Extracted data entries
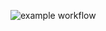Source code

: ![example workflow](https://github.com/AlanJ97/coronavirus-videogame/actions/workflows/github-actions-demo.yml/badge.svg)
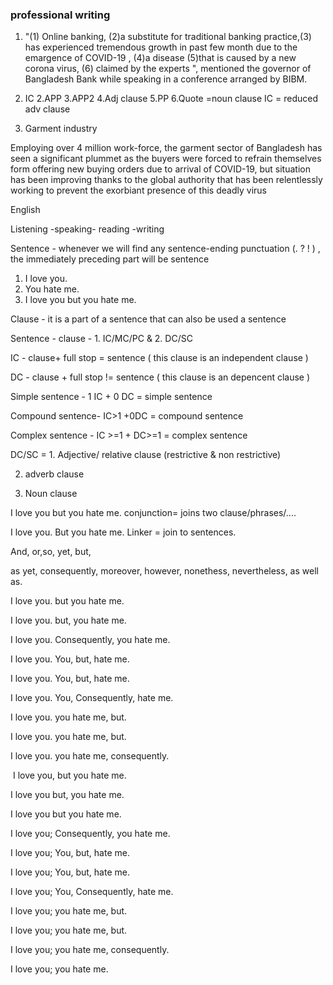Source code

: ### professional writing

1. "(1) Online banking, (2)a substitute for traditional banking practice,(3) has experienced tremendous growth in  past few month due to the emargence of COVID-19 , (4)a disease (5)that is caused by a new corona virus, (6) claimed by the experts ", mentioned the governor of Bangladesh Bank while speaking in a conference arranged by BIBM.

2. IC 2.APP 3.APP2 4.Adj clause 5.PP 6.Quote  =noun clause IC = reduced adv clause 

2. Garment industry 

Employing over 4 million work-force, the garment sector of Bangladesh has seen a significant plummet  as the buyers were forced to refrain themselves form offering new buying orders due to arrival of COVID-19, but situation has been improving thanks to the global authority that has been relentlessly working to prevent the exorbiant presence of this deadly virus

English 

Listening -speaking- reading -writing 

Sentence - whenever we will find any sentence-ending punctuation (.  ?  ! ) , the immediately preceding part will be sentence 

1. I love you.
2. You hate me.
3. I love you but you hate me.

Clause - it is a part of a sentence that can also be used a sentence



Sentence - clause - 1. IC/MC/PC & 2. DC/SC 

IC - clause+ full stop = sentence ( this clause is an independent clause )

DC - clause + full stop != sentence ( this clause is an depencent clause )



Simple sentence - 1 IC + 0 DC = simple sentence 

Compound sentence- IC>1 +0DC = compound sentence

Complex sentence - IC >=1 + DC>=1 = complex sentence



DC/SC = 1. Adjective/ relative clause (restrictive  & non restrictive)

2. adverb clause

3. Noun clause



I love you but you hate me. conjunction= joins two clause/phrases/....

I love you. But you hate me. Linker = join to sentences.

And, or,so, yet, but,

as yet, consequently, moreover, however, nonethess, nevertheless, as well as.





I love you. but you hate me.

I love you. but, you hate me.

I love you. Consequently, you hate me.



I love you. You, but, hate me.

I love you. You, but, hate me.

I love you. You, Consequently, hate me. 



I love you. you hate me, but.

I love you. you hate me, but. 

I love you. you hate me, consequently.





 I love you, but you hate me.

I love you but, you hate me.

I love you but you hate me.

I love you; Consequently, you hate me.



I love you; You, but, hate me.

I love you; You, but, hate me.

I love you; You, Consequently, hate me.



I love you; you hate me, but.

I love you; you hate me, but.

I love you; you hate me, consequently.





I love you; you hate me.


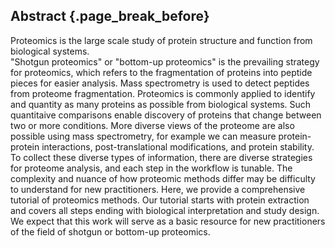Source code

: ## Abstract {.page_break_before}


Proteomics is the large scale study of protein structure and function from biological systems.  
"Shotgun proteomics" or "bottom-up proteomics" is the prevailing strategy for proteomics, which refers to the fragmentation of proteins into peptide pieces for easier analysis.
Mass spectrometry is used to detect peptides from proteome fragmentation.
Proteomics is commonly applied to identify and quantity as many proteins as possible from biological systems. 
Such quantitaive comparisons enable discovery of proteins that change between two or more conditions.
More diverse views of the proteome are also possible using mass spectrometry, for example we can measure protein-protein interactions, post-translational modifications, and protein stability. 
To collect these diverse types of information, there are diverse strategies for proteome analysis, and each step in the workflow is tunable. 
The complexity and nuance of how proteomic methods differ may be difficulty to understand for new practitioners. 
Here, we provide a comprehensive tutorial of proteomics methods. 
Our tutorial starts with protein extraction and covers all steps ending with biological interpretation and study design. 
We expect that this work will serve as a basic resource for new practitioners of the field of shotgun or bottom-up proteomics. 
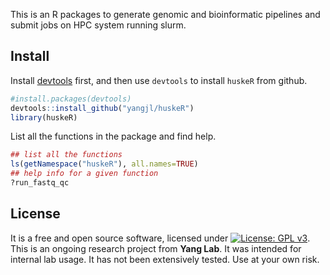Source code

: <!--
[![Build Status](https://travis-ci.org/dmlc/xgboost.svg?branch=master)](https://travis-ci.org/dmlc/xgboost)
[![Documentation Status](https://readthedocs.org/projects/xgboost/badge/?version=latest)](https://xgboost.readthedocs.org)
[![GitHub license](http://dmlc.github.io/img/apache2.svg)](./LICENSE)
[![CRAN Status Badge](http://www.r-pkg.org/badges/version/xgboost)](http://cran.r-project.org/web/packages/xgboost)
[![PyPI version](https://badge.fury.io/py/xgboost.svg)](https://pypi.python.org/pypi/xgboost/)
[![Gitter chat for developers at https://gitter.im/dmlc/xgboost](https://badges.gitter.im/Join%20Chat.svg)](https://gitter.im/dmlc/xgboost?utm_source=badge&utm_medium=badge&utm_campaign=pr-badge&utm_content=badge)

[Documentation](https://xgboost.readthedocs.org) |
[Resources](demo/README.md) |
[Installation](https://xgboost.readthedocs.org/en/latest/build.html) |
[Release Notes](NEWS.md) |
[RoadMap](https://github.com/dmlc/xgboost/issues/873)
-->

This is an R packages to generate genomic and bioinformatic pipelines and submit jobs on HPC system running slurm.

## Install

Install [devtools](https://github.com/hadley/devtools) first, and then use `devtools` to install `huskeR` from github.

```R
#install.packages(devtools)
devtools::install_github("yangjl/huskeR")
library(huskeR)
```

List all the functions in the package and find help.

```R
## list all the functions
ls(getNamespace("huskeR"), all.names=TRUE)
## help info for a given function
?run_fastq_qc
```



## License

It is a free and open source software, licensed under [![License: GPL v3](https://img.shields.io/badge/License-GPL%20v3-blue.svg)](http://www.gnu.org/licenses/gpl-3.0).
This is an ongoing research project from **Yang Lab**. It was intended for internal lab usage. It has not been extensively tested. Use at your own risk.


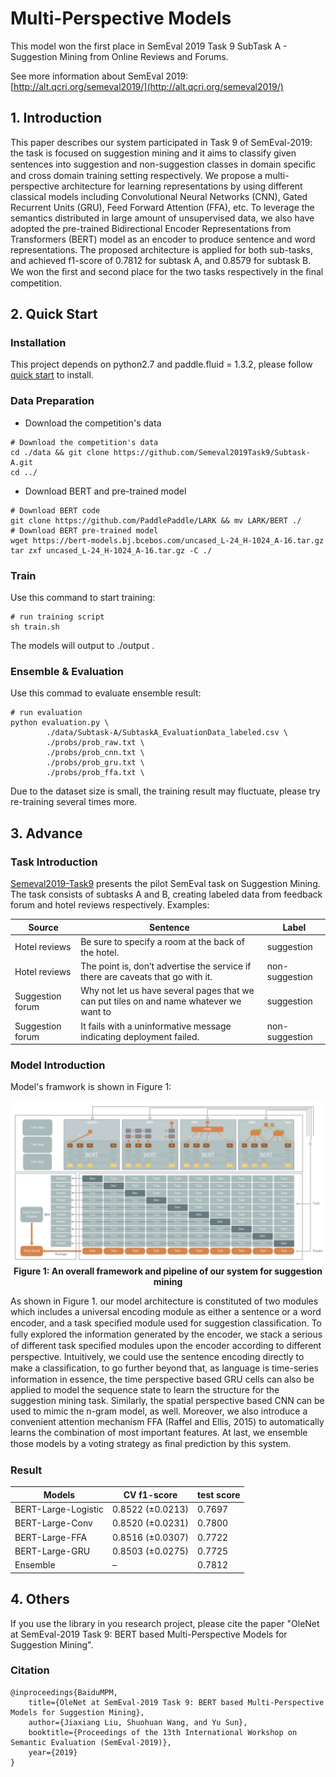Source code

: # Multi-Perspective Models

This model won the first place in SemEval 2019 Task 9 SubTask A - Suggestion Mining from Online Reviews and Forums.

See more information about SemEval 2019: [http://alt.qcri.org/semeval2019/](http://alt.qcri.org/semeval2019/)

## 1. Introduction
This paper describes our system participated in Task 9 of SemEval-2019: the task is focused on suggestion mining and it aims to classify given sentences into suggestion and non-suggestion classes in domain speciﬁc and cross domain training setting respectively. We propose a multi-perspective architecture for learning representations by using different classical models including Convolutional Neural Networks (CNN), Gated Recurrent Units (GRU), Feed Forward Attention (FFA), etc. To leverage the semantics distributed in large amount of unsupervised data, we also have adopted the pre-trained Bidirectional Encoder Representations from Transformers (BERT) model as an encoder to produce sentence and word representations. The proposed architecture is applied for both sub-tasks, and achieved f1-score of 0.7812 for subtask A, and 0.8579 for subtask B. We won the ﬁrst and second place for the two tasks respectively in the ﬁnal competition.

## 2. Quick Start
### Installation
This project depends on python2.7 and paddle.fluid = 1.3.2, please follow [quick start](http://www.paddlepaddle.org/#quick-start) to install.
### Data Preparation
- Download the competition's data

```
# Download the competition's data
cd ./data && git clone https://github.com/Semeval2019Task9/Subtask-A.git
cd ../
```

- Download BERT and pre-trained model

```
# Download BERT code
git clone https://github.com/PaddlePaddle/LARK && mv LARK/BERT ./
# Download BERT pre-trained model
wget https://bert-models.bj.bcebos.com/uncased_L-24_H-1024_A-16.tar.gz
tar zxf uncased_L-24_H-1024_A-16.tar.gz -C ./
```

### Train
Use this command to start training:

```
# run training script
sh train.sh
```
The models will output to ./output .

### Ensemble & Evaluation
Use this commad to evaluate ensemble result:

```
# run evaluation
python evaluation.py \
        ./data/Subtask-A/SubtaskA_EvaluationData_labeled.csv \
        ./probs/prob_raw.txt \
        ./probs/prob_cnn.txt \
        ./probs/prob_gru.txt \
        ./probs/prob_ffa.txt \
```
Due to the dataset size is small, the training result may fluctuate, please try re-training several times more.

## 3. Advance
### Task Introduction
[Semeval2019-Task9](https://www.aclweb.org/anthology/S19-2151) presents the pilot SemEval task on Suggestion Mining. The task consists of subtasks A and B, creating labeled data from feedback forum and hotel reviews respectively. Examples:

|Source |Sentence |Label|
|------| ------|------|
|Hotel reviews |Be sure to specify a room at the back of the hotel. |suggestion|
|Hotel reviews |The point is, don’t advertise the service if there are caveats that go with it.|non-suggestion|
|Suggestion forum| Why not let us have several pages that we can put tiles on and name whatever we want to |suggestion|
|Suggestion forum| It fails with a uninformative message indicating deployment failed.|non-suggestion|

### Model Introduction
Model's framwork is shown in Figure 1:
<p align="center">
<img src="data/mpm.png"/> <br />
<b>Figure 1: An overall framework and pipeline of our system for suggestion mining</b>
</p>
As shown in Figure 1. our model architecture is constituted of two modules which includes a universal encoding module as either a sentence or a word encoder, and a task speciﬁed module used for suggestion classiﬁcation. To fully explored the information generated by the encoder, we stack a serious of different task speciﬁed modules upon the encoder according to different perspective. Intuitively, we could use the sentence encoding directly to make a classiﬁcation, to go further beyond that, as language is time-series information in essence, the time perspective based GRU cells can also be applied to model the sequence state to learn the structure for the suggestion mining task. Similarly, the spatial perspective based CNN can be used to mimic the n-gram model, as well. Moreover, we also introduce a convenient attention mechanism FFA (Raffel and Ellis, 2015) to automatically learns the combination of most important features. At last, we ensemble those models by a voting strategy as ﬁnal prediction by this system.

### Result
| Models | CV f1-score | test score |
| ----- | ----- | ------ |
BERT-Large-Logistic | 0.8522 (±0.0213) | 0.7697
BERT-Large-Conv | 0.8520 (±0.0231) | 0.7800
BERT-Large-FFA | 0.8516 (±0.0307) | 0.7722
BERT-Large-GRU | 0.8503 (±0.0275) | 0.7725
Ensemble | – | 0.7812


## 4. Others
If you use the library in you research project, please cite the paper "OleNet at SemEval-2019 Task 9: BERT based Multi-Perspective Models for Suggestion Mining".
### Citation

```
@inproceedings{BaiduMPM,
    title={OleNet at SemEval-2019 Task 9: BERT based Multi-Perspective Models for Suggestion Mining},
    author={Jiaxiang Liu, Shuohuan Wang, and Yu Sun},
    booktitle={Proceedings of the 13th International Workshop on Semantic Evaluation (SemEval-2019)},
    year={2019}
}
```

■ Brief: Provide an exact transcript of the lines from the one that holds "BERT-Large-GRU | 0.8503 (±0.0275) | 0.7725" through the final line of the data above.

■ Response area:
BERT-Large-GRU | 0.8503 (±0.0275) | 0.7725
Ensemble | – | 0.7812


## 4. Others
If you use the library in you research project, please cite the paper "OleNet at SemEval-2019 Task 9: BERT based Multi-Perspective Models for Suggestion Mining".
### Citation

```
@inproceedings{BaiduMPM,
    title={OleNet at SemEval-2019 Task 9: BERT based Multi-Perspective Models for Suggestion Mining},
    author={Jiaxiang Liu, Shuohuan Wang, and Yu Sun},
    booktitle={Proceedings of the 13th International Workshop on Semantic Evaluation (SemEval-2019)},
    year={2019}
}
```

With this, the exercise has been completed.